**Problem details:** Rewrite the text of these rows, replacing "ビズリーチ" with "BizReach" wherever it appears and leaving everything else unchanged.

**Listed entries:**

---+---

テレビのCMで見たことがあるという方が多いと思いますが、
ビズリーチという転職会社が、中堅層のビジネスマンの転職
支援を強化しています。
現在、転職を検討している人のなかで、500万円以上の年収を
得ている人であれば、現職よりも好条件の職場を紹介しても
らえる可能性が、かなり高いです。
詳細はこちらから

---+---

**The answer:**
テレビのCMで見たことがあるという方が多いと思いますが、
BizReachという転職会社が、中堅層のビジネスマンの転職
支援を強化しています。
現在、転職を検討している人のなかで、500万円以上の年収を
得ている人であれば、現職よりも好条件の職場を紹介しても
らえる可能性が、かなり高いです。
詳細はこちらから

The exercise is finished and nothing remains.